Bees join list of animals with ability to perform basic arithmetic
In a discovery that could have implications for the development of artificial intelligence, researchers at RMIT in Australia and the University of Toulouse in France have found that bees can do basic arithmetic. The discovery that bees have the ability to add and subtract shows that the busy little insects are capable of a sophisticated level of cognition and proves once again that brain power isn't necessarily dependent on brain size.
Last year, the same research team demonstrated that bees can understand the concept of zero by training them to select images containing the least number of elements. They then set out to determine if their number skills went even further – namely could they add and subtract? They did this by training individual honeybees in a Y-shaped maze, with a reward of sugar water when they made the right choice and a solution of bitter-tasting quinine if they made the wrong one.
At the entrance of the maze the bee was exposed to a set of one to five shapes, which were either blue, which represented "plus one," or yellow, which meant "subtract one." Having viewed this initial number, the bee was sent through a small hole into a "decision chamber" which had a passage marked with the correct solution to the problem on one side and a passage with a wrong answer on the other. The researchers say they changed the answer randomly throughout the experiment to prevent the bees learning to fly to just one side of the maze.

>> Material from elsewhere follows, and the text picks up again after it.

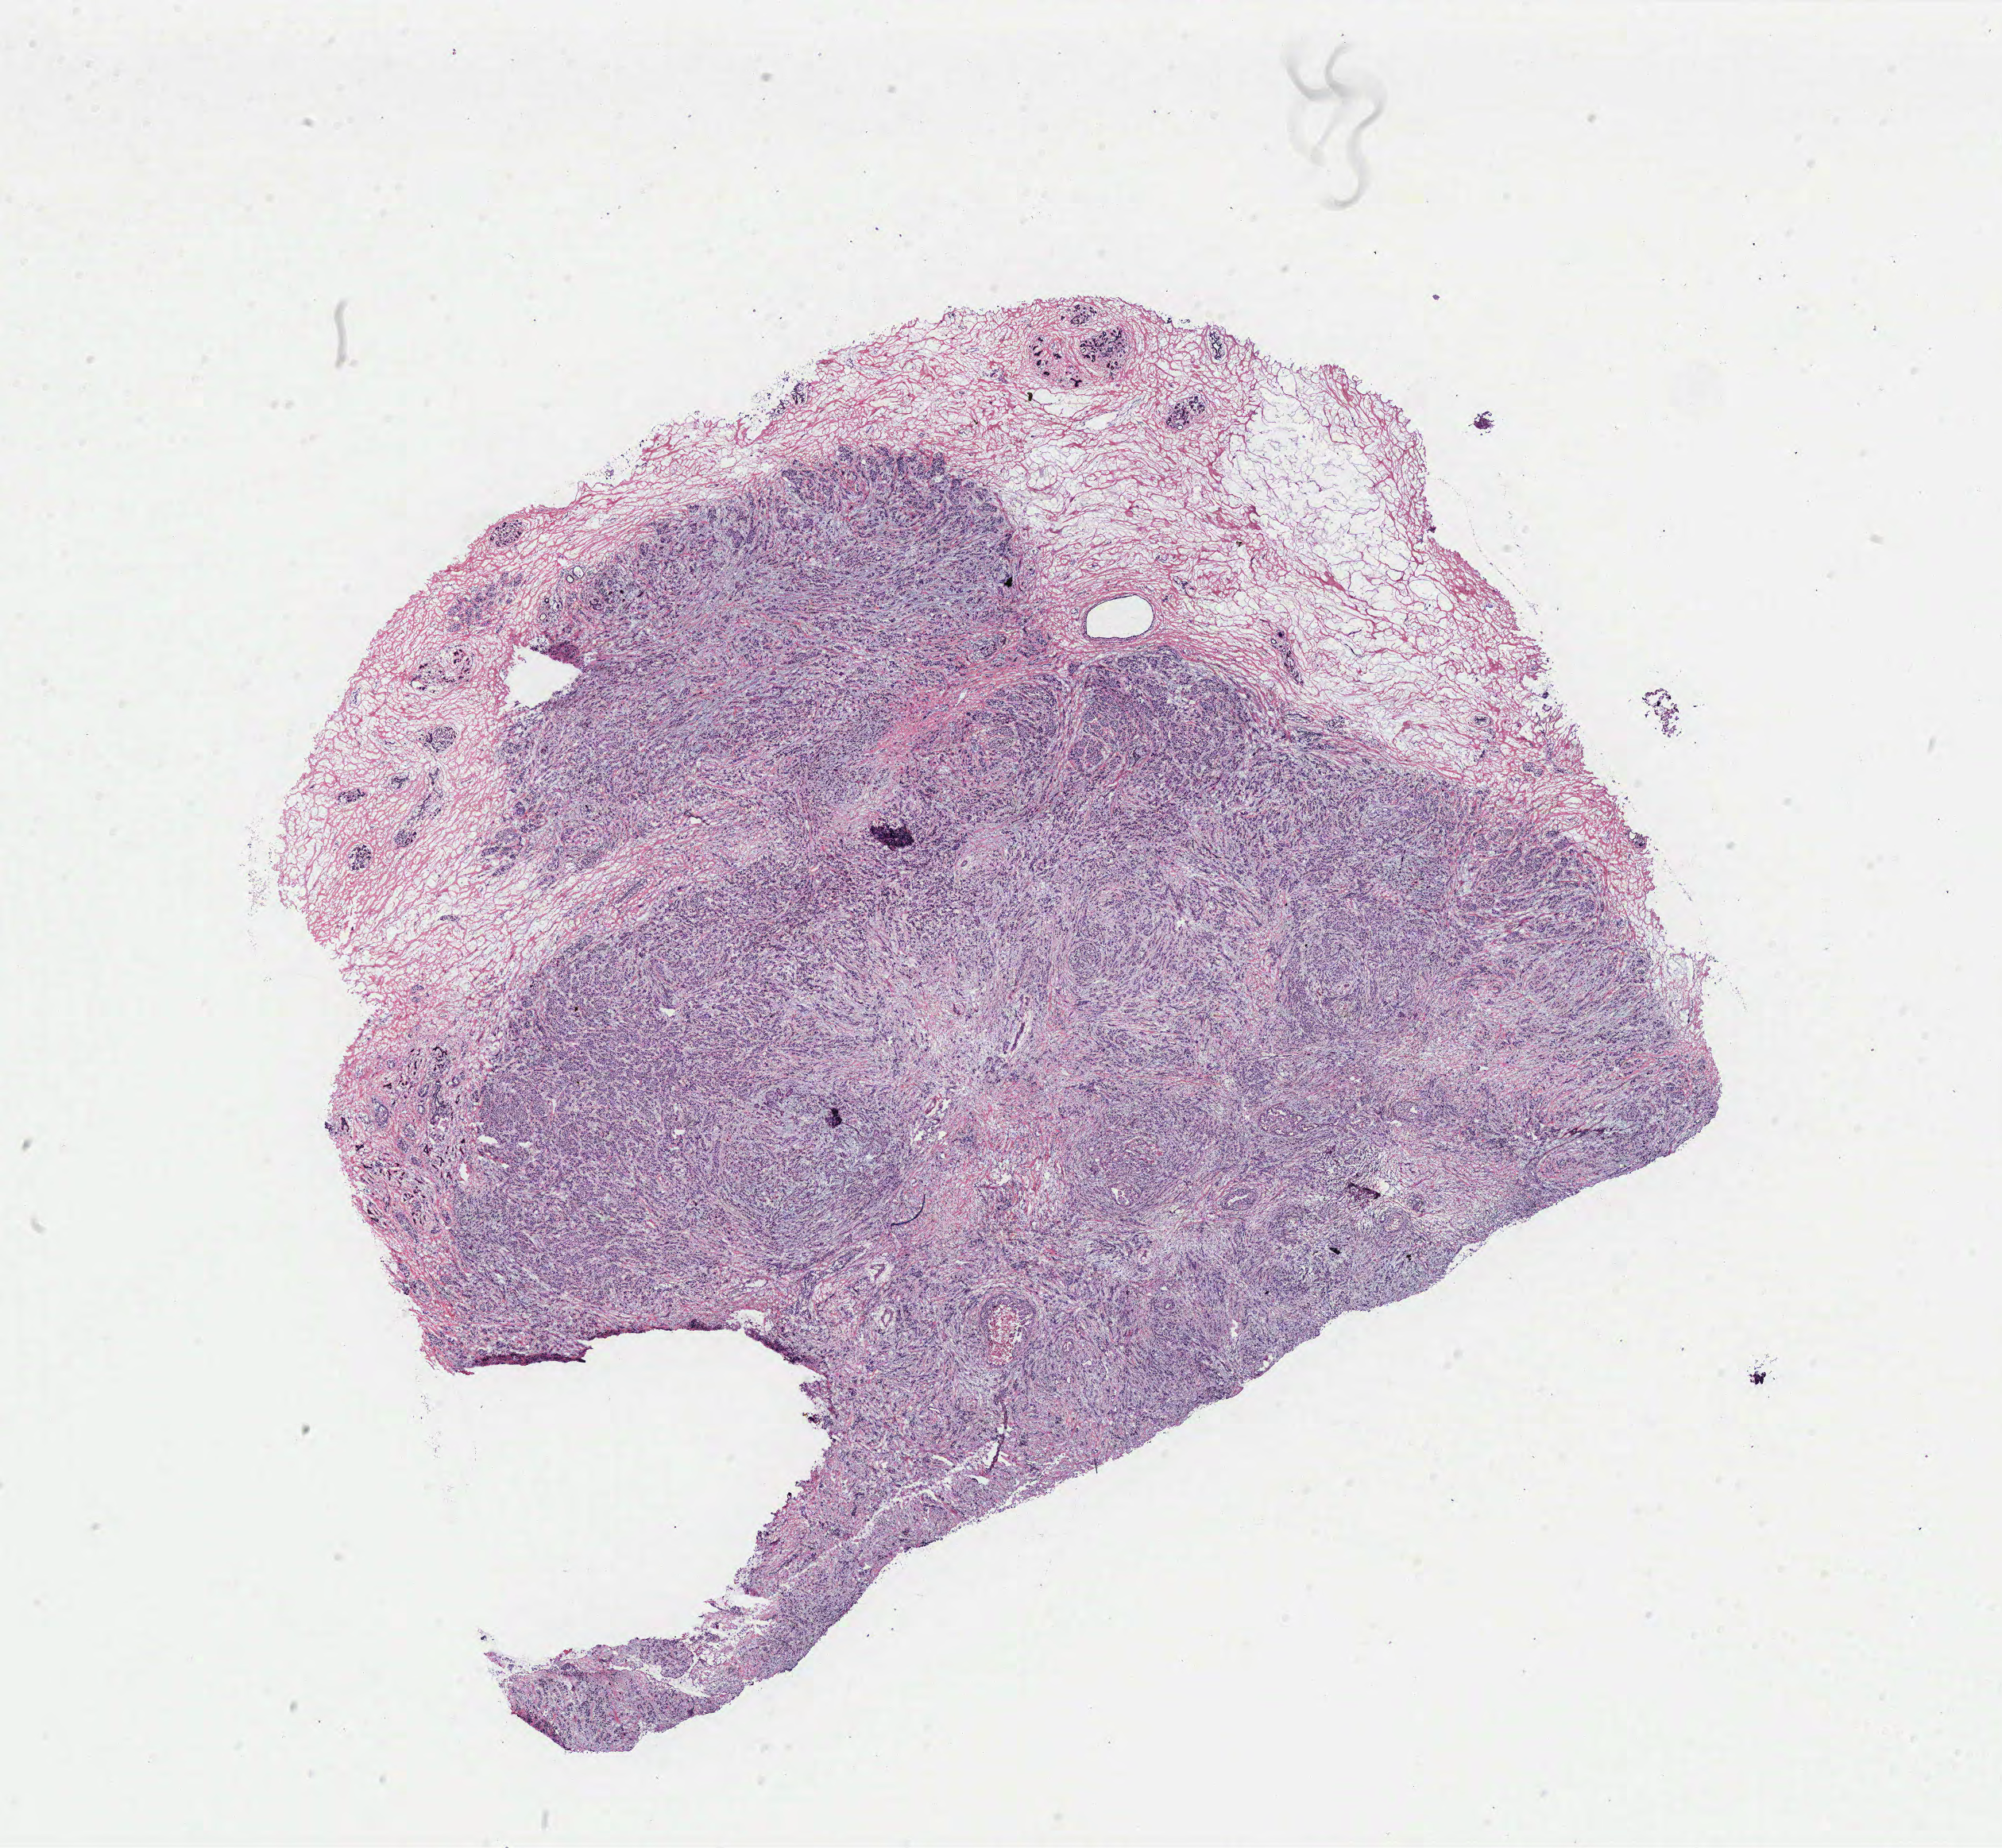
H&E whole-slide image — shown as a low-resolution overview of the whole scanned area (about 20.2 x 18.6 mm). Breast, tumour tissue. Female, 48 y/o.
Histologic diagnosis: Infiltrating duct carcinoma, NOS.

Initially the bees chose their path randomly, but after around 100 trials that took from four to seven hours, the bees learned that blue meant add one, and yellow meant subtract one, and they demonstrated the ability to apply these rules to different numbers. The researchers point out that even basic math problems such as this require two levels of brain processing.
"You need to be able to hold the rules around adding and subtracting in your long-term memory, while mentally manipulating a set of given numbers in your short-term memory," says RMIT's Associate Professor Adrian Dyer. "On top of this, our bees also used their short-term memories to solve arithmetic problems, as they learned to recognize plus or minus as abstract concepts rather than being given visual aids. Our findings suggest that advanced numerical cognition may be found much more widely in nature among non-human animals than previously suspected."

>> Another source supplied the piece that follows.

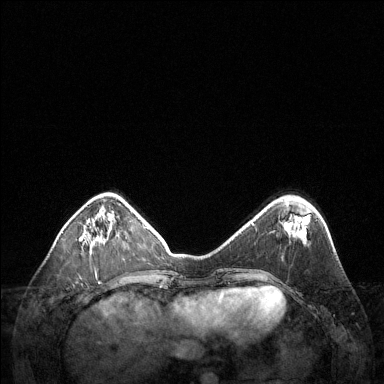
Breast MRI (dynamic contrast-enhanced), one axial slice; position 42 of 144 along the scan axis; dynamic contrast-enhanced series, time point 2 of 6 at this slice position (early post-contrast); 1.5 T; TE 1.6 ms, TR 4.6 ms; 1.2 mm slice thickness; 384 × 384 image matrix, field of view 360 × 360 mm. Female patient.
Structures marked on this image (semi-automatically segmented with operator editing):
- enhancing-tissue mask used for the functional tumour volume (all voxels passing the contrast-enhancement thresholds inside the analysis volume; usually the tumour): box from (x=98, y=232) to (x=106, y=242) px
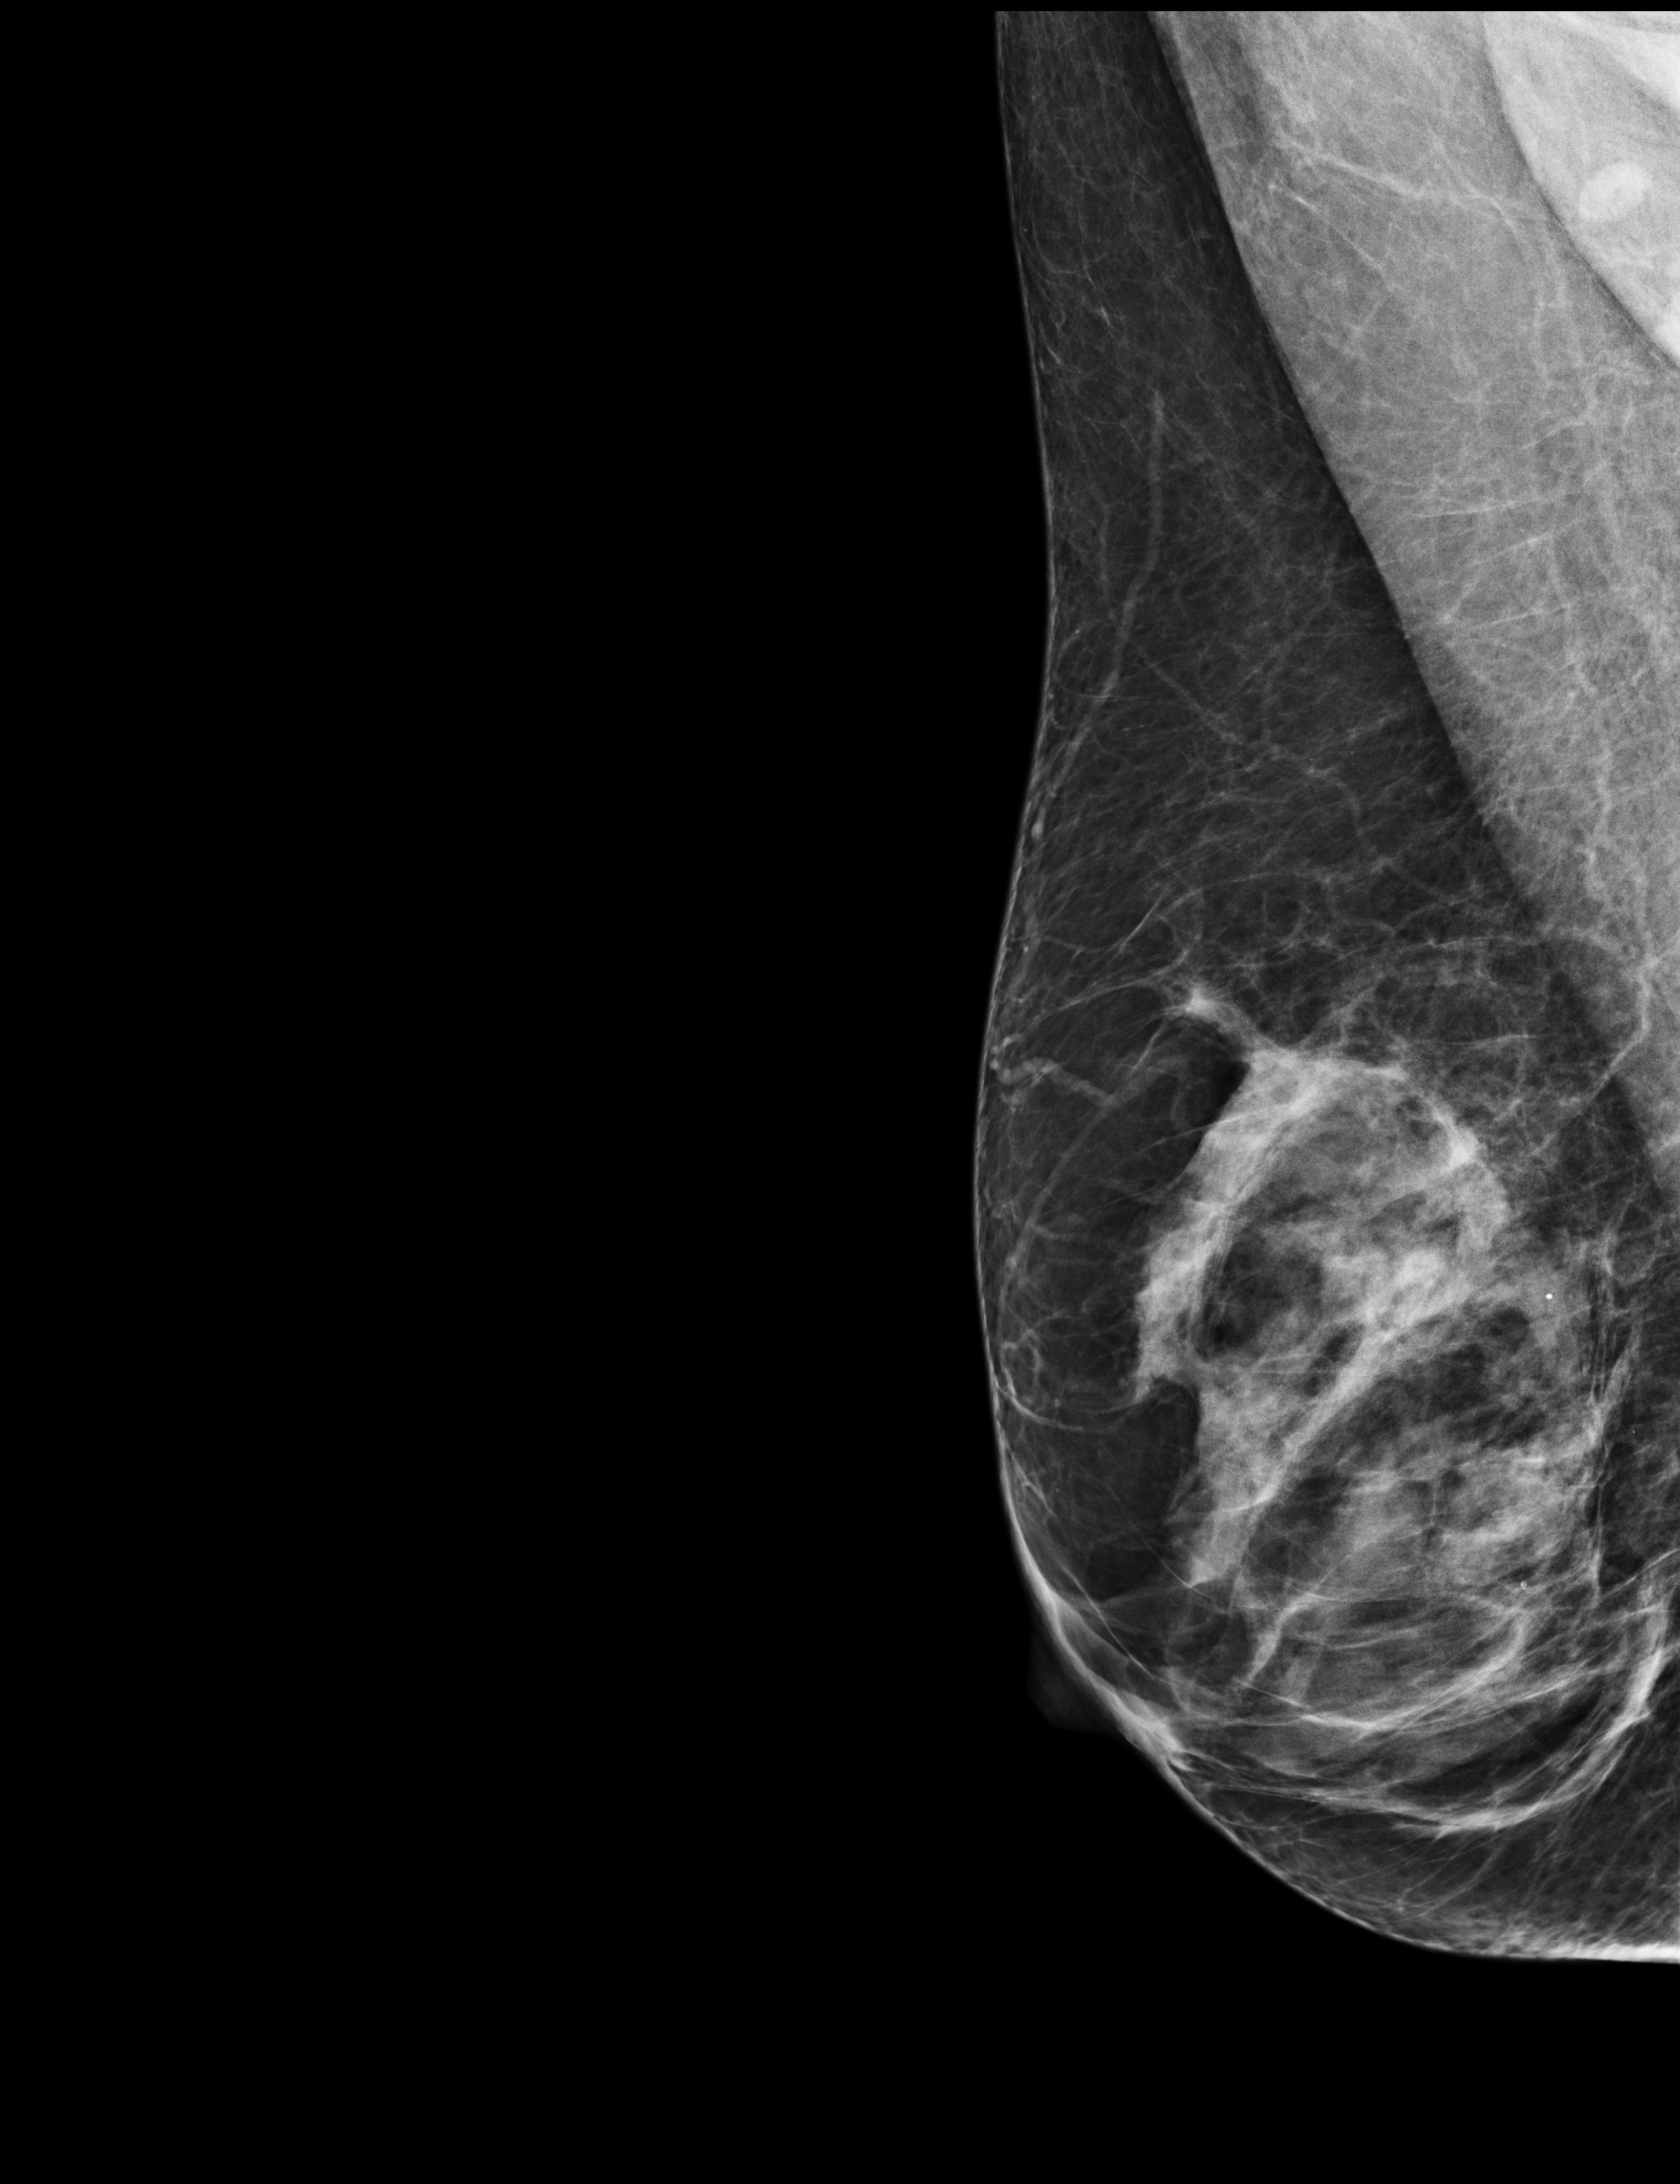
Screening examination, compressed breast thickness 61 mm. Patient: female, 59 years.
Image type: full-field digital mammogram. Breast: right. Projection: MLO view.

Indeed, bees join some primates, birds, and spiders on the list of animals that have been found to possess the ability to add and subtract, and it's a list that seems likely to grow. But it's intelligence of the artificial sort the researchers say could benefit from such a discovery.
"If math doesn't require a massive brain, there might also be new ways for us to incorporate interactions of both long-term rules and working memory into designs to improve rapid AI learning of new problems," says Dyer.
The team's research appears in Science Advances.